FILE - In this Feb. 28, 2017 file photo, New Commerce Secretary Wilbur Ross speaks in the Vice President's ceremonial office in the Eisenhower Executive Office Building on the White House complex in Washington, during his swearing-in ceremony. Ross said Wednesday, March 8, 2017, that the renegotiation of the North American Free Trade Agreement will last more than a year. (AP Photo/Evan Vucci, File) Photo: The Associated Press
Julien Arsenault, La Presse canadienne - La Presse Canadienne

MONTRÉAL — Une majorité des scénarios envisagés par les États-Unis pour réglementer le commerce de l’aluminium et de l’acier risquent de désavantager le Canada, qui pourrait être frappé de nouvelles taxes à la frontière.
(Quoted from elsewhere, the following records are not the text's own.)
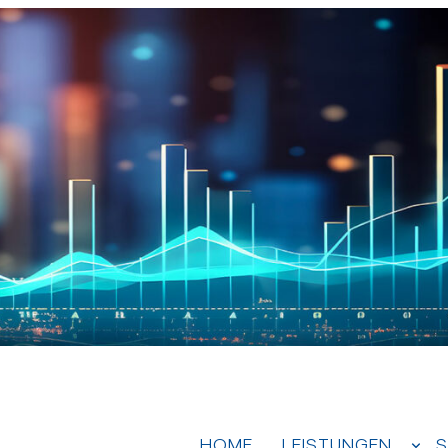
HOME
LEISTUNGEN
S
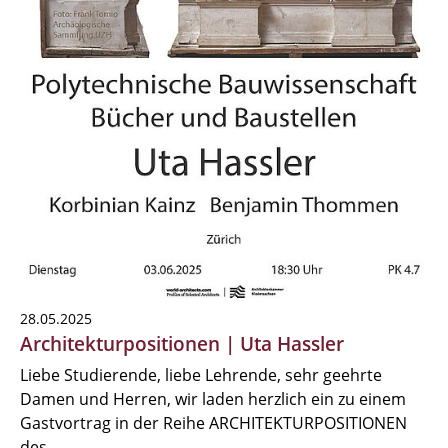
28.05.2025
Architekturpositionen | Uta Hassler
Liebe Studierende, liebe Lehrende, sehr geehrte
Damen und Herren, wir laden herzlich ein zu einem
Gastvortrag in der Reihe ARCHITEKTURPOSITIONEN
des…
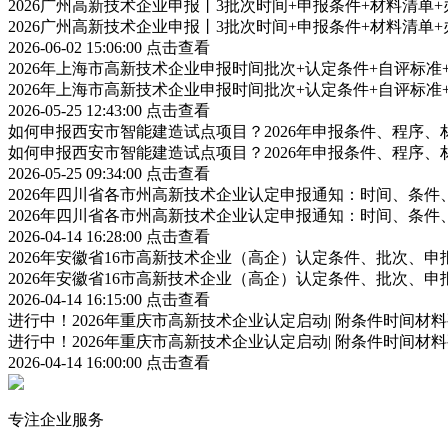
2026广州高新技术企业申报丨3批次时间+申报条件+材料清单
2026广州高新技术企业申报丨3批次时间+申报条件+材料清单
2026-06-02 15:06:00
点击查看
2026年上海市高新技术企业申报时间批次+认定条件+自评标
2026年上海市高新技术企业申报时间批次+认定条件+自评标
2026-05-25 12:43:00
点击查看
如何申报西安市智能建造试点项目？2026年申报条件、程序、
如何申报西安市智能建造试点项目？2026年申报条件、程序、
2026-05-25 09:34:00
点击查看
2026年四川省各市州高新技术企业认定申报通知：时间、条
2026年四川省各市州高新技术企业认定申报通知：时间、条
2026-04-14 16:28:00
点击查看
2026年安徽省16市高新技术企业（高企）认定条件、批次、
2026年安徽省16市高新技术企业（高企）认定条件、批次、
2026-04-14 16:15:00
点击查看
进行中！2026年重庆市高新技术企业认定启动| 附条件时间材
进行中！2026年重庆市高新技术企业认定启动| 附条件时间材
2026-04-14 16:00:00
点击查看
专注企业服务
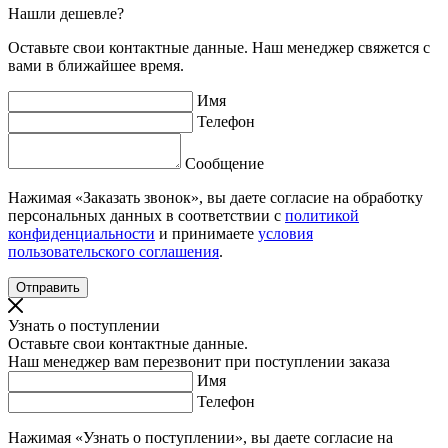
Нашли дешевле?
Оставьте свои контактные данные. Наш менеджер свяжется с
вами в ближайшее время.
Имя
Телефон
Сообщение
Нажимая «Заказать звонок», вы даете согласие на обработку
персональных данных в соответствии с
политикой
конфиденциальности
и принимаете
условия
пользовательского соглашения
.
Узнать о поступлении
Оставьте свои контактные данные.
Наш менеджер вам перезвонит при поступлении заказа
Имя
Телефон
Нажимая «Узнать о поступлении», вы даете согласие на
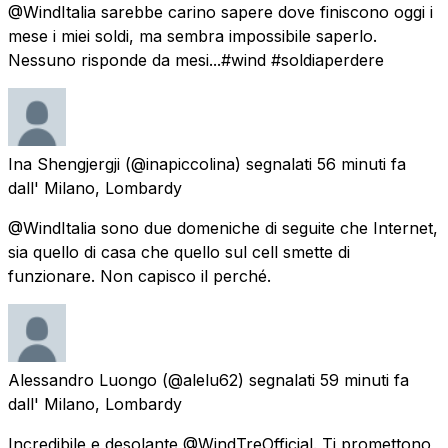
@WindItalia sarebbe carino sapere dove finiscono oggi i
mese i miei soldi, ma sembra impossibile saperlo.
Nessuno risponde da mesi...#wind #soldiaperdere
Ina Shengjergji
(@inapiccolina) segnalati
56 minuti fa
dall'
Milano, Lombardy
@WindItalia sono due domeniche di seguite che Internet,
sia quello di casa che quello sul cell smette di
funzionare. Non capisco il perché.
Alessandro Luongo
(@alelu62) segnalati
59 minuti fa
dall'
Milano, Lombardy
Incredibile e desolante @WindTreOfficial. Ti promettono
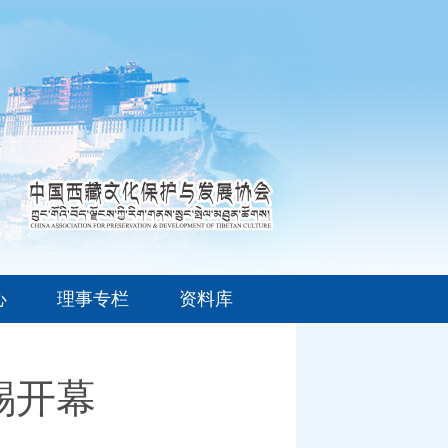
心
理事专栏
资料库
锡开幕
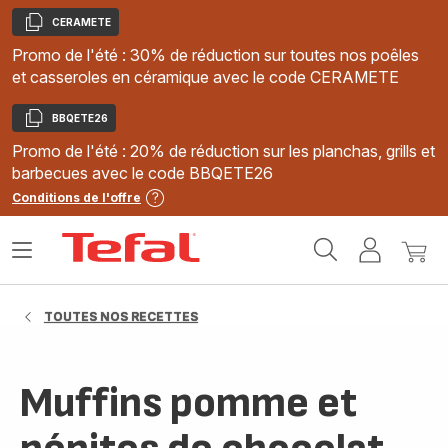
CERAMETE
Copier
Promo de l'été : 30% de réduction sur toutes nos poêles
et casseroles en céramique avec le code CERAMETE
BBQETE26
Copier
Promo de l'été : 20% de réduction sur les planchas, grills et
barbecues avec le code BBQETE26
Conditions de l'offre
Accueil
Ouvrir
Mon
Mon
Tefal
le
compte
panie
menu
TOUTES NOS RECETTES
Muffins pomme et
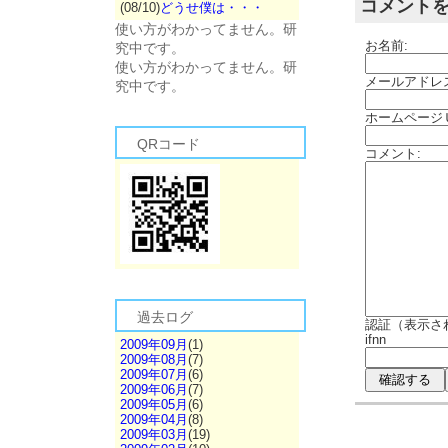
コメント
(08/10)
どうせ僕は・・・
使い方がわかってません。研
お名前:
究中です。
使い方がわかってません。研
メールアドレ
究中です。
ホームページ
QRコード
コメント:
過去ログ
認証（表示さ
ifnn
2009年09月
(1)
2009年08月
(7)
2009年07月
(6)
2009年06月
(7)
2009年05月
(6)
2009年04月
(8)
2009年03月
(19)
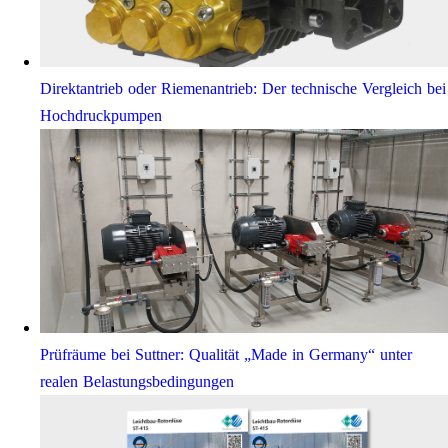
Direktantrieb oder Riemenantrieb: Der technische Vergleich bei
Hochdruckpumpen
Prüfräume bei Suttner: Qualität „Made in Germany“ unter
realen Belastungsbedingungen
Après le bois d’oeuvre, différents types de papiers et la C Series de Bombardier, la prochaine dispute commerciale canado-américaine pourrait donc tourner autour de ces métaux, d’après les scénarios suggérés vendredi.

Dans les conclusions de son rapport, qui a été remis le mois dernier au président Donald Trump, le secrétaire au Commerce, Wilbur Ross, suggère un bouquet d’options, dont des taxes frontalières.

«L’industrie américaine de l’aluminium tourne à environ 48 pour cent de sa capacité, a-t-il expliqué au cours d’une conférence téléphonique, vendredi. L’objectif est d’atteindre 80 pour cent afin d’assurer la pérennité à long terme.»

M. Ross propose trois options:

— Des tarifs respectifs de 7,7 pour cent et de 24 pour cent sur les exportations d’aluminium et d’acier pour tous les pays.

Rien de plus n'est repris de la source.